** start of EXCERPTED PASSAGE **

In 2014, for instance, Malta’s Firelight had used the video for their song (also called ‘Coming Home’), to remind viewers across Europe that Maltese soldiers and prisoners of war had been involved in WW1, and their Eurovision performance had projected a floor of red poppies across the digital stage.

France’s entry in 2015 was Lisa Angell’s ‘N’oubliez pas’ – or ‘Don’t forget’, alongside Genealogy’s ‘Don’t deny’. ‘N’oubliez pas’ commemorated war and its effects on the human landscape, of France and/or Europe. Angell sings in the voice of a woman remembering her village that has been left in ashes, ‘swept away by history … erased from maps and memories, when they arrived, hidden behind their weapons’ (‘balayé par l’histoire … effacée des cartes et des mémoires, quand ils sont arrives, cachés derrière leurs armes’).

This is a village wiped off the map by mass warfare, in a year when centenary commemorations would have made the Great War come to mind for many viewers as the answer to what happened there and when. In fact, the song’s video had drawn its commemoration towards the Second World War with flashes of the American Cemetery in Normandy, blending the World Wars into one historical experience; the stage performance let it be read much more straightforwardly as WW1.

The song’s producers used the vast LED screen behind Angell to project the backdrop of an entire burned-out village behind her, then to show the village’s houses rebuilding themselves, and finally to surround her with an entire digital regiment of ghostly military drummers – circumventing Eurovision’s rule against having no more than six performers on stage.

** end of EXCERPTED PASSAGE **

__GIVEN PROBLEM__
Please answer from the Eurovision passage above: what song did Lisa Angell perform as France's 2015 entry?

** start of EXTRACTED ENTRIES **

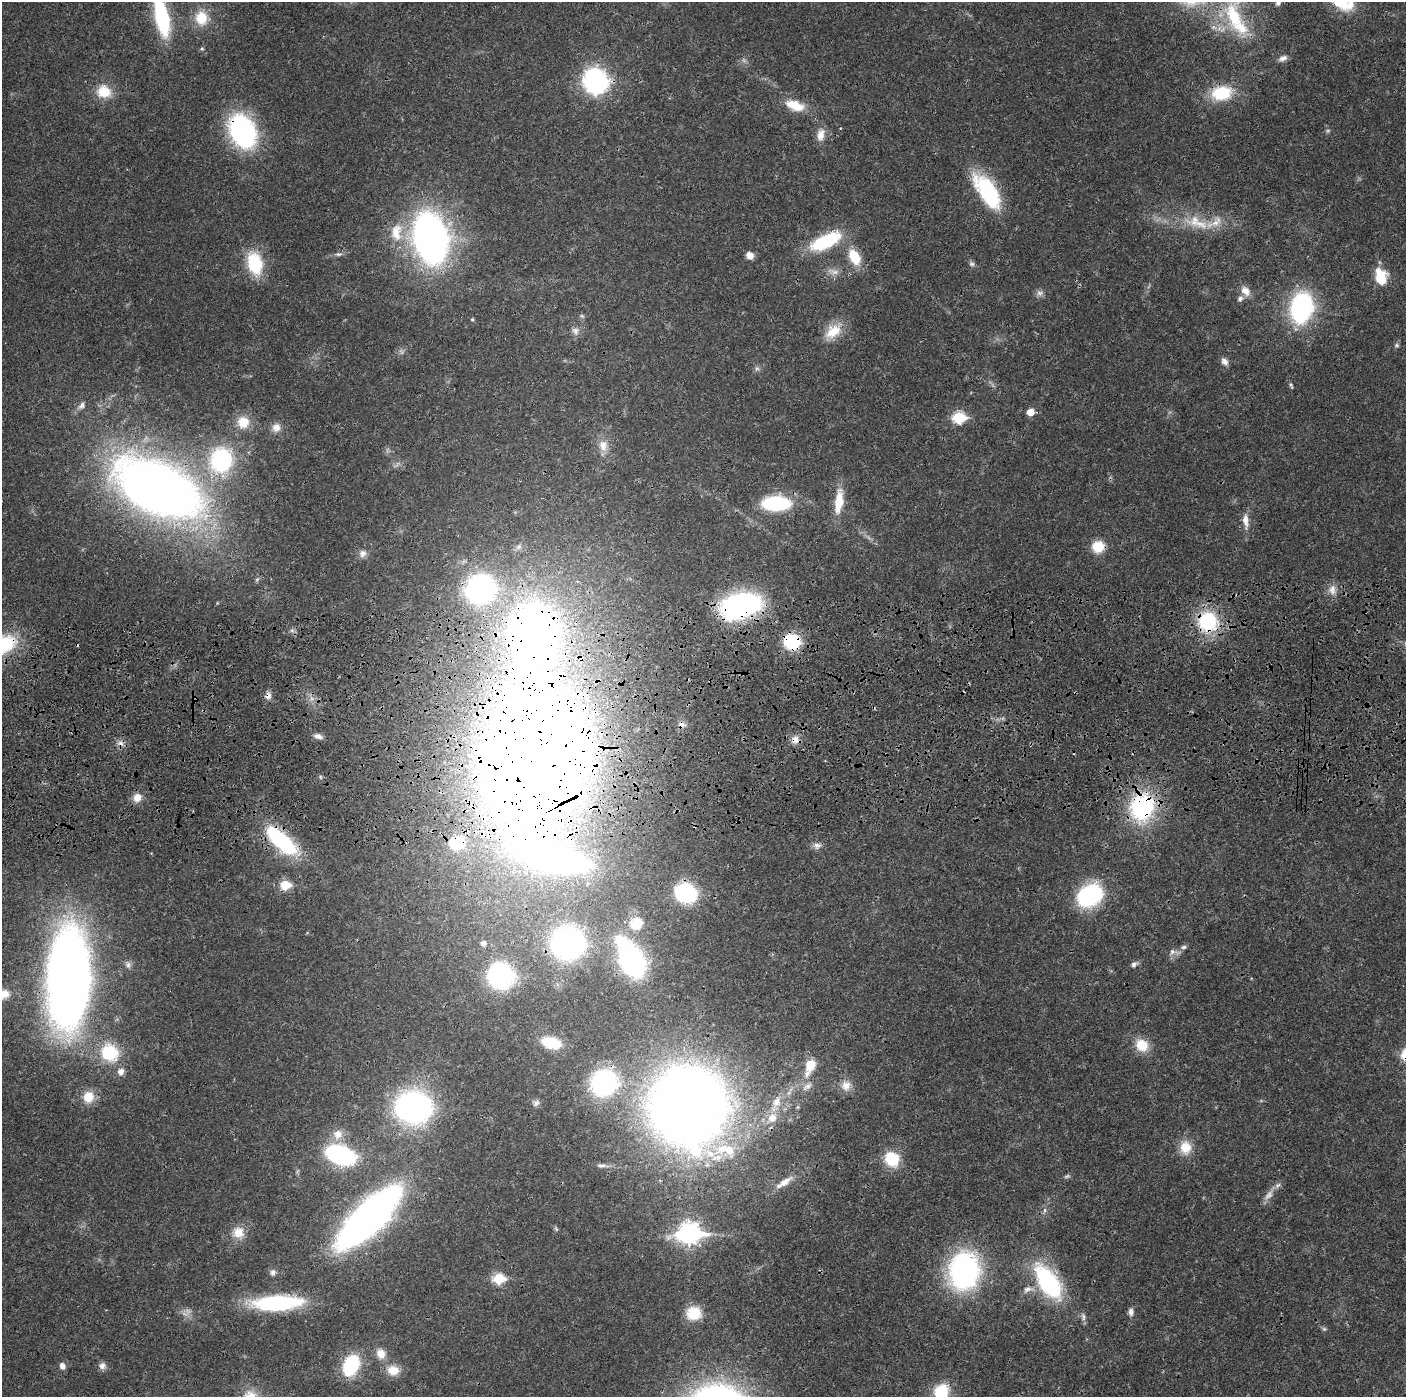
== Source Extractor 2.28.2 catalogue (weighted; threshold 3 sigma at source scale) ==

** end of EXTRACTED ENTRIES **
** start of EXTRACTED ENTRIES **

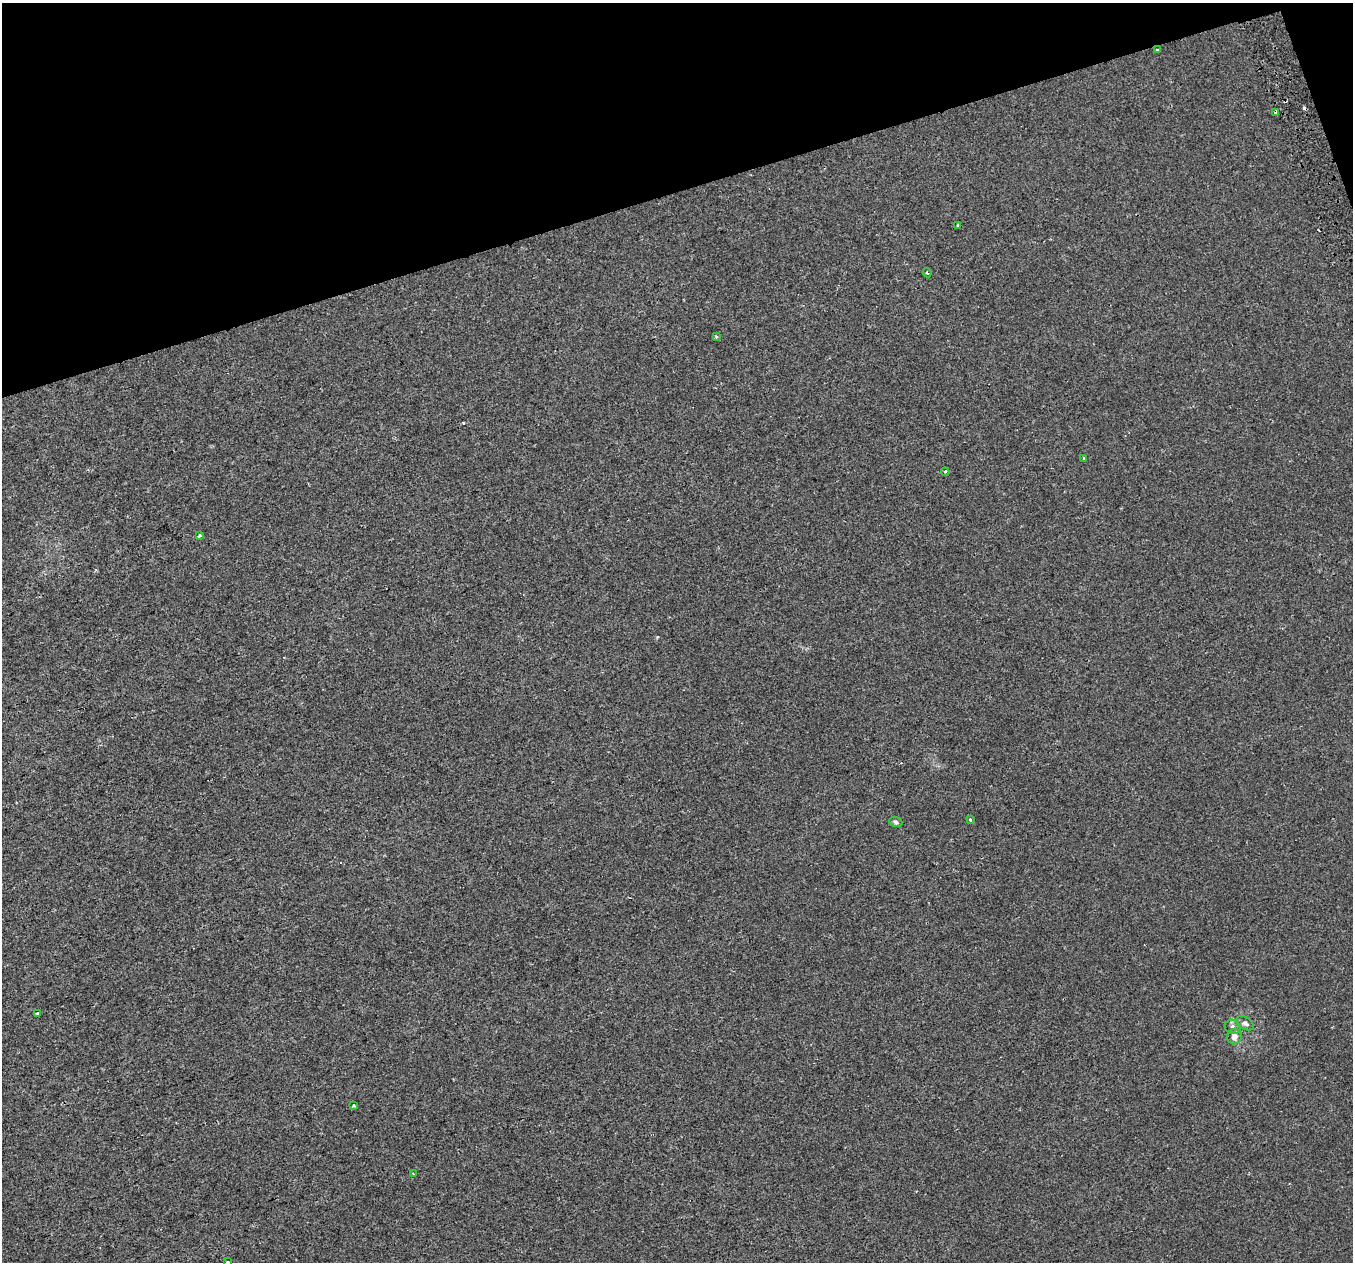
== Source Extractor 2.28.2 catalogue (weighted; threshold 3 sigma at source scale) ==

** end of EXTRACTED ENTRIES **

__COMPLETED TASK__
‘N’oubliez pas’, or ‘Don’t forget’